DIRECTIONS: Your response should consist of every record, exactly as given.

RECORDS TO USE:

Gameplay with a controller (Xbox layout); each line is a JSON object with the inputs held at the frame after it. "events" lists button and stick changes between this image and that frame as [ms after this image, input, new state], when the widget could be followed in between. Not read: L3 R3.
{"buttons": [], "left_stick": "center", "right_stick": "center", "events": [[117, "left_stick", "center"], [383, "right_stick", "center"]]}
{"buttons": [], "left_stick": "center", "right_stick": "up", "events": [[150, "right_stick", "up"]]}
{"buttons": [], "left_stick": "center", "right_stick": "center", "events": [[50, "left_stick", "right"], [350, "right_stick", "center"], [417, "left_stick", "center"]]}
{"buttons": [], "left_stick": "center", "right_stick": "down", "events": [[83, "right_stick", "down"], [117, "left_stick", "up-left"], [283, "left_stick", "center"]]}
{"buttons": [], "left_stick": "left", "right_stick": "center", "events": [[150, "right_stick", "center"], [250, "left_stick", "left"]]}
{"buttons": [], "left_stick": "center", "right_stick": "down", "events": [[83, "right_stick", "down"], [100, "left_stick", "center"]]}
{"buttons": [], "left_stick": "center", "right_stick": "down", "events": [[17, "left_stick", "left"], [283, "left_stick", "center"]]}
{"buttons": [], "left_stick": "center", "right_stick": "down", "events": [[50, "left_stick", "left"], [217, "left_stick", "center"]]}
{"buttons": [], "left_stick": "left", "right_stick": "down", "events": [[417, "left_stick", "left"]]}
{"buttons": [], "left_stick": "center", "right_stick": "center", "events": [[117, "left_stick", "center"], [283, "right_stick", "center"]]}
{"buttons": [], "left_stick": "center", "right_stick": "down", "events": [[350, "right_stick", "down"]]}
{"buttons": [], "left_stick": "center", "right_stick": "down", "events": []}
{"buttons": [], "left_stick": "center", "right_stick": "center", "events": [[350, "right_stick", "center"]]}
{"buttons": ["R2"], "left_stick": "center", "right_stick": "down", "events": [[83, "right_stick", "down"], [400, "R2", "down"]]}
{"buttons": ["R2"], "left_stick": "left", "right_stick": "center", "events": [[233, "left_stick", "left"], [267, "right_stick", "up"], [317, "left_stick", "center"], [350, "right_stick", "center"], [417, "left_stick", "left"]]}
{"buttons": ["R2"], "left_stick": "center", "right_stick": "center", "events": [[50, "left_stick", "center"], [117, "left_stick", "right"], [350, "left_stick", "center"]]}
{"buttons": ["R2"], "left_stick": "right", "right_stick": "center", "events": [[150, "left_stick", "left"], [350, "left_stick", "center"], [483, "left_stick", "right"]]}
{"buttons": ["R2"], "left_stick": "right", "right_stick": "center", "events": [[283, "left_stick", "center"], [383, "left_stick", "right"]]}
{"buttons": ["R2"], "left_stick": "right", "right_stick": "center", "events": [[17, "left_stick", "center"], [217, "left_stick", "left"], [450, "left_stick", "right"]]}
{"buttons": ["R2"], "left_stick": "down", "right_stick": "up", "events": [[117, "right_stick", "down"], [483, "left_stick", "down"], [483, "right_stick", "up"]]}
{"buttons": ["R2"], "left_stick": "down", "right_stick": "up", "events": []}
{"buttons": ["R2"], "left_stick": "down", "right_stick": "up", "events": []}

RESPONSE AREA:
Gameplay with a controller (Xbox layout); each line is a JSON object with the inputs held at the frame after it. "events" lists button and stick changes between this image and that frame as [ms after this image, input, new state], when the widget could be followed in between. Not read: L3 R3.
{"buttons": [], "left_stick": "center", "right_stick": "center", "events": [[117, "left_stick", "center"], [383, "right_stick", "center"]]}
{"buttons": [], "left_stick": "center", "right_stick": "up", "events": [[150, "right_stick", "up"]]}
{"buttons": [], "left_stick": "center", "right_stick": "center", "events": [[50, "left_stick", "right"], [350, "right_stick", "center"], [417, "left_stick", "center"]]}
{"buttons": [], "left_stick": "center", "right_stick": "down", "events": [[83, "right_stick", "down"], [117, "left_stick", "up-left"], [283, "left_stick", "center"]]}
{"buttons": [], "left_stick": "left", "right_stick": "center", "events": [[150, "right_stick", "center"], [250, "left_stick", "left"]]}
{"buttons": [], "left_stick": "center", "right_stick": "down", "events": [[83, "right_stick", "down"], [100, "left_stick", "center"]]}
{"buttons": [], "left_stick": "center", "right_stick": "down", "events": [[17, "left_stick", "left"], [283, "left_stick", "center"]]}
{"buttons": [], "left_stick": "center", "right_stick": "down", "events": [[50, "left_stick", "left"], [217, "left_stick", "center"]]}
{"buttons": [], "left_stick": "left", "right_stick": "down", "events": [[417, "left_stick", "left"]]}
{"buttons": [], "left_stick": "center", "right_stick": "center", "events": [[117, "left_stick", "center"], [283, "right_stick", "center"]]}
{"buttons": [], "left_stick": "center", "right_stick": "down", "events": [[350, "right_stick", "down"]]}
{"buttons": [], "left_stick": "center", "right_stick": "down", "events": []}
{"buttons": [], "left_stick": "center", "right_stick": "center", "events": [[350, "right_stick", "center"]]}
{"buttons": ["R2"], "left_stick": "center", "right_stick": "down", "events": [[83, "right_stick", "down"], [400, "R2", "down"]]}
{"buttons": ["R2"], "left_stick": "left", "right_stick": "center", "events": [[233, "left_stick", "left"], [267, "right_stick", "up"], [317, "left_stick", "center"], [350, "right_stick", "center"], [417, "left_stick", "left"]]}
{"buttons": ["R2"], "left_stick": "center", "right_stick": "center", "events": [[50, "left_stick", "center"], [117, "left_stick", "right"], [350, "left_stick", "center"]]}
{"buttons": ["R2"], "left_stick": "right", "right_stick": "center", "events": [[150, "left_stick", "left"], [350, "left_stick", "center"], [483, "left_stick", "right"]]}
{"buttons": ["R2"], "left_stick": "right", "right_stick": "center", "events": [[283, "left_stick", "center"], [383, "left_stick", "right"]]}
{"buttons": ["R2"], "left_stick": "right", "right_stick": "center", "events": [[17, "left_stick", "center"], [217, "left_stick", "left"], [450, "left_stick", "right"]]}
{"buttons": ["R2"], "left_stick": "down", "right_stick": "up", "events": [[117, "right_stick", "down"], [483, "left_stick", "down"], [483, "right_stick", "up"]]}
{"buttons": ["R2"], "left_stick": "down", "right_stick": "up", "events": []}
{"buttons": ["R2"], "left_stick": "down", "right_stick": "up", "events": []}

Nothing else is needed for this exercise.